Layering in a Voice to Text AI Model

This week I am going to write about my strategy to pivot boomering. We are currently a generic audio messaging service with more accessible design. We allow users to easily send voice messages to anyone in their contacts.

This is our homescreen. The interface is a grid layout, which allows users to easily see who they are messaging and provides a more user friendly visual element to most messaging platforms. Users can send individual messages and create groups with their friends. They can also favorite messages and search for old messages.

This MVP isn’t enough though. We are too broad in our target market definition, and too specific in our features. That’s recipe for disaster. So we’re working on fixing that.

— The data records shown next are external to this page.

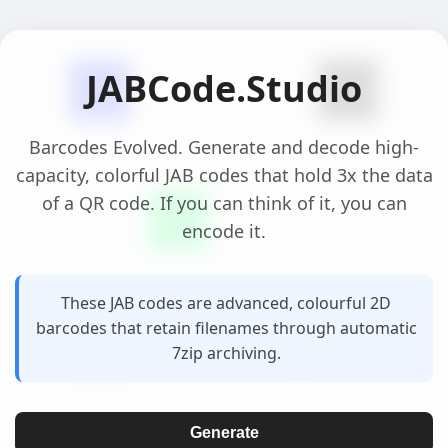
JABCode.Studio
Barcodes Evolved. Generate and decode high-
capacity, colorful JAB codes that hold 3x the data
of a QR code. If you can think of it, you can
encode it.
These JAB codes are advanced, colourful 2D
barcodes that retain filenames through automatic
7zip archiving.
Generate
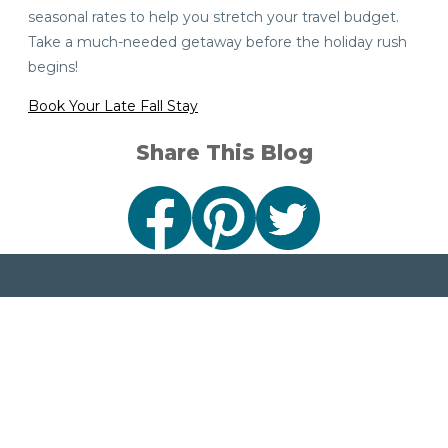
seasonal rates to help you stretch your travel budget.
Take a much-needed getaway before the holiday rush
begins!
Book Your Late Fall Stay
Share This Blog
Sign Up
Connect
Stay in the loop
with events,
travel tips and
1001 North Lincoln Road
stories from Visit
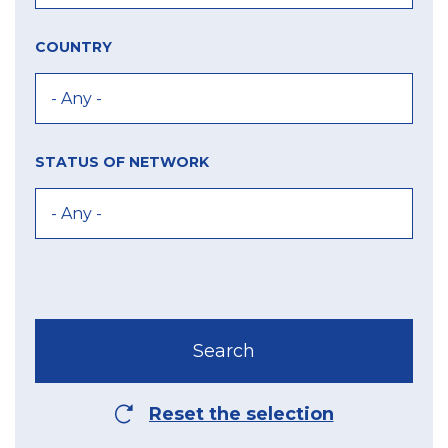
COUNTRY
STATUS OF NETWORK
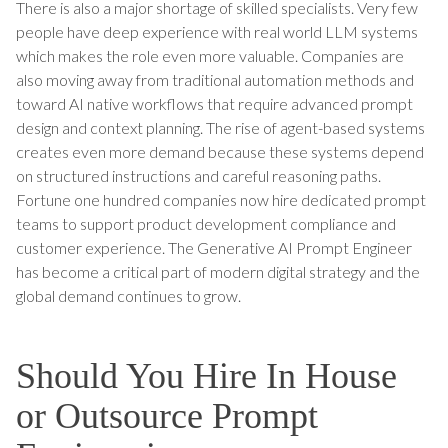
There is also a major shortage of skilled specialists. Very few
people have deep experience with real world LLM systems
which makes the role even more valuable. Companies are
also moving away from traditional automation methods and
toward AI native workflows that require advanced prompt
design and context planning. The rise of agent-based systems
creates even more demand because these systems depend
on structured instructions and careful reasoning paths.
Fortune one hundred companies now hire dedicated prompt
teams to support product development compliance and
customer experience. The Generative AI Prompt Engineer
has become a critical part of modern digital strategy and the
global demand continues to grow.
Should You Hire In House
or Outsource Prompt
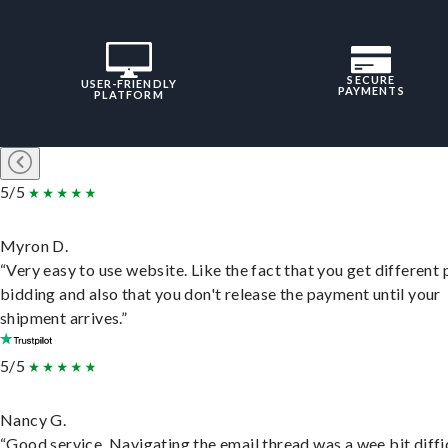
SECURE
USER-FRIENDLY
PAYMENTS
PLATFORM
5/5
Myron D.
“Very easy to use website. Like the fact that you get different
bidding and also that you don't release the payment until your
shipment arrives.”
5/5
Nancy G.
“Good service. Navigating the email thread was a wee bit diffic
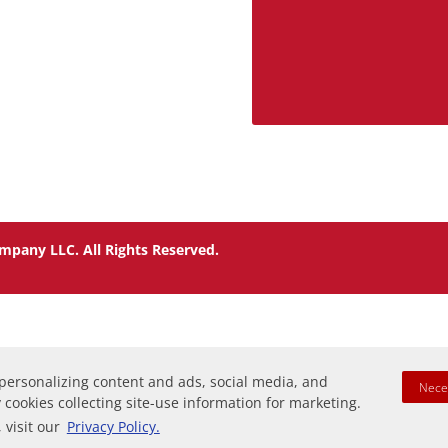
mpany LLC. All Rights Reserved.
 personalizing content and ads, social media, and
Nece
y cookies collecting site-use information for marketing.
 visit our
Privacy Policy.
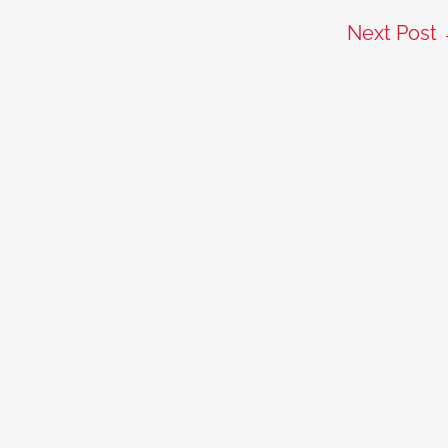
Next Post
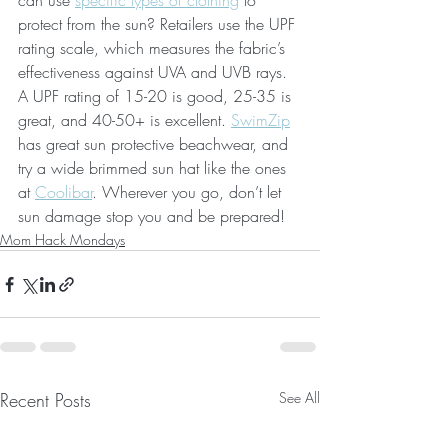
can use 
specific types of clothing
 to 
protect from the sun? Retailers use the UPF 
rating scale, which measures the fabric’s 
effectiveness against UVA and UVB rays. 
A UPF rating of 15-20 is good, 25-35 is 
great, and 40-50+ is excellent. 
SwimZip
has great sun protective beachwear, and 
try a wide brimmed sun hat like the ones 
at 
Coolibar
. Wherever you go, don’t let 
sun damage stop you and be prepared!
Mom Hack Mondays
Recent Posts
See All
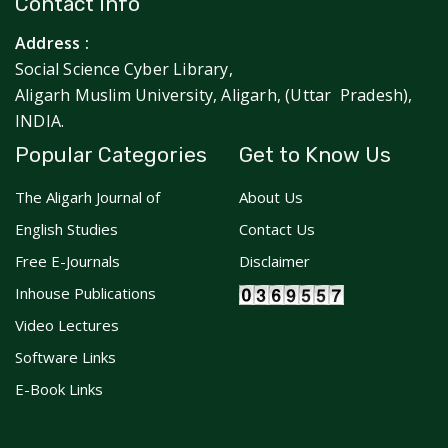
Contact Info
Address :
Social Science Cyber Library,
Aligarh Muslim University, Aligarh, (Uttar Pradesh),
INDIA.
Popular Categories
Get to Know Us
The Aligarh Journal of
About Us
English Studies
Contact Us
Free E-Journals
Disclaimer
Inhouse Publications
Video Lectures
Software Links
E-Book Links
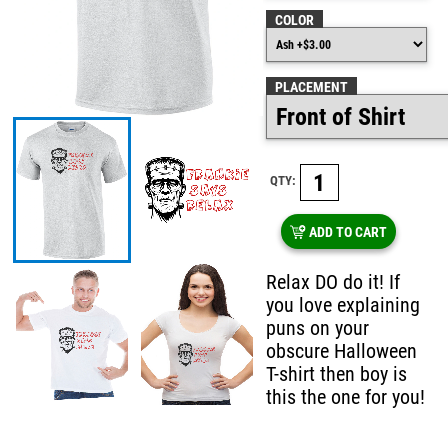
COLOR
PLACEMENT
QTY:
ADD TO CART
Relax DO do it! If
you love explaining
puns on your
obscure Halloween
T-shirt then boy is
this the one for you!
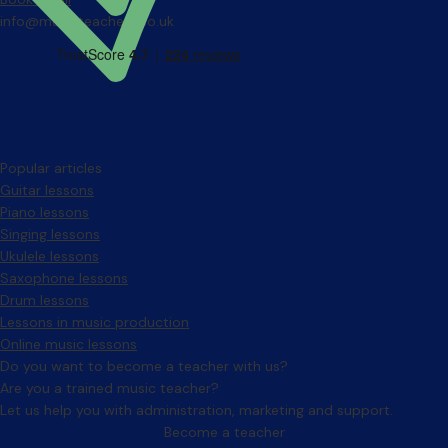
info@musicteachers.co.uk
Popular articles
Guitar lessons
Piano lessons
Singing lessons
Ukulele lessons
Saxophone lessons
Drum lessons
Lessons in music production
Online music lessons
Do you want to become a teacher with us?
Are you a trained music teacher?
Let us help you with administration, marketing and support.
Become a teacher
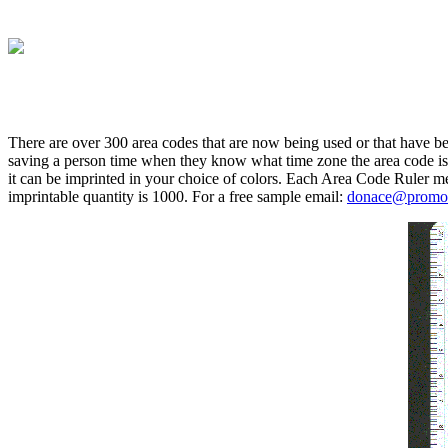
There are over 300 area codes that are now being used or that have bee
saving a person time when they know what time zone the area code is a
it can be imprinted in your choice of colors. Each Area Code Ruler m
imprintable quantity is 1000. For a free sample email:
donace@promot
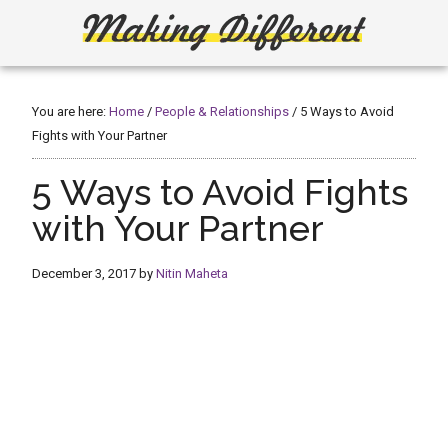
Skip
Skip
to
to
main
primary
Making
Create,
content
sidebar
Learn,
Different
Build
You are here:
Home
/
People & Relationships
/
5 Ways to Avoid
or
Fights with Your Partner
Fix
5 Ways to Avoid Fights
with Your Partner
December 3, 2017
by
Nitin Maheta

What has become evident to me over the last few months is that AI is becoming table stakes in consumer applications on the internet. Consumer Apps that aren’t layering AI into their product will not succeed. I have crossed the rubicon on this. Consumers are just going to expect it in the future. Whether its filters, search or the algorithm, AI is a multiplier for the success of consumer apps. So at boomering, in our pivot we will layer in AI. We are still finalizing exactly what features we intend to build. An obvious feature I can share right now is voice to text. In our initial testing of the MVP we got lots of feedback that voice messaging needs some sort of option to convert to text. This helps users read a message in public, or jump to an important part of the message they need to be reminded about.

We’ve mocked up an MVP version of the feature that looks like this. As a user listens to the message the words are displayed one by one in synch on the users profile picture. It’s incredibly accessible and I think it’s a step in the right direction.

The image displays how text is displayed in boomering's app as a voice message plays.